By JAMES YEARA
[email protected]
Joe Cocker growls “You feelin’ alright/ Not feelin’ too good myself” from the speakers in Capital Repertory’s intimate studio theater. A cute brunette nearby says aloud to no one in particular “They should have started with a dance party.” Thursday’s “Alive at Five” crowd seems to have filled the house, and lively party chatter plays back-up to Cocker’s “You sure took me for one big ride/ And even now I sit and I wonder why.” The set by Brian Prather seems to have been lifted whole from a Tinker Street bar in Woodstock right down to the eclectic mix of electric candles downstage acting as footlights, several mandala pattern carpets in different colors scattered on the stage floor, a slightly raised 3 by 4 foot platform down center, the only dive-bar anomaly two story stacks of aluminum struts packed with rotating led lights upstage left and right. The 8-piece band —1969 perfectly long-haired and bearded, fringe vested and denim bell-bottom wearing missing only the artisanal hand-rolled clove or other herbal cigarettes tucked behind an ear — waits upstage, guitars, drum, bass, trumpet, trombone, sax, and keyboard (doubling as the front of the wooden bar itself) at the ready. “It’s A HAPPENING!” the cute brunette nearby screams as a blond in the front row stands to dance to Cocker singing “You feelin’ alright/Don’t you get too lost in all I say.”
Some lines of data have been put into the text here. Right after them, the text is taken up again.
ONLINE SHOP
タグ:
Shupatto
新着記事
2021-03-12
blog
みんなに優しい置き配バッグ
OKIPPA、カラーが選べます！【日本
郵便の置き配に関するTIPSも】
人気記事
And “A Night with Janis Joplin” hadn’t even started yet.
Two and a half hours later, with a karaoke thumping sing-a-long to “Mercedes Benz” (the last song Joplin recorded, a pure and direct a cappella), the Thursday “Alive at Five” crowd not only had a good-time tribute show to Janis Joplin, but found out CapRep is “alive” 6 days a week, twice a day on Wednesdays and Saturdays. A splendid time is guaranteed for all who love to groove to music and be moved by its soul.
And while you may show up to spend the night with the Janis Joplin jukebox promise of the title, your ears and soul will leap to your feet at the performances of Danyel Fulton, Jannie Jones, Nikita Jones, and Kimberly Ann Steele singing the songs of the women whose souls influenced Joplin’s. Their performances and the weaving of Joplin’s story with the African-American artists who are the foundation of Joplin’s music are what make A Night With Janis Joplin a show not to miss.
The 25 songs in the show run atop Joplin’s (Kelly McIntyre, who leaves all of her onstage by the end of the night) influences, and fans will stand, dance, and sing along with Joplin’s hits; “Piece of My Heart” in particular grabbed part of mine and didn’t give it back. “Try (Just a Little Bit Harder)” and the poignant “Stay with Me,” done with a backdrop of projected Joplin family photos got people moving and grooving, while the Kris Kristofferson hit “Me and Bobby McGee” was curiously anti-climatic. Performed immediately after the stirring “I Shall Be Released” (performed by Fulton, the Joneses, and Steele as “Blues Singer,” Nina Simone, Bessie Smith, and Etta James respectively, i.e., the Soul behind Joplin’s soul), which ended with the audience leaping to its collective feet to applaud, “Me and Bobby McGee” kept us on our feet without remembering why we were standing.
That moment underscores the one weakness of “A Night with Janis Joplin”: the strength of the play is the singing of Joplin’s influences, and the staging of Etta James or Odetta or Bessie Smith singing was simply done, lighted without distraction, done with little accompaniment. When Janis sang the same song in her style, the lights flashed and moved and changed colors and the 8-piece band wailed like there were 25 instruments all about to be re-possessed. While Janis Joplin frequent addresses to the audience were how she would “tell like it is” or “don’t b*llsh!t anyone else and don’t b*llsh!t myself,” the staging pointed out that b*llsh!t is always lit with a lot of moving, changing lights. “When A Night with Janis Joplin” stays true to its roots, it is a happening. When the lights ballyhoo and Janis becomes a contestant on “The Voice” belting every note, the four women singers fade into the background and the second act jukebox tendency of the piece hits big downbeats. It’s a fun show, fans of pop Janis Joplin will love it, but a little bit of her heart is torn away by it. It’s a shame, because the woman could sing without all the b*llsh!t, as “A Night With Janis Joplin’s” first act makes clear.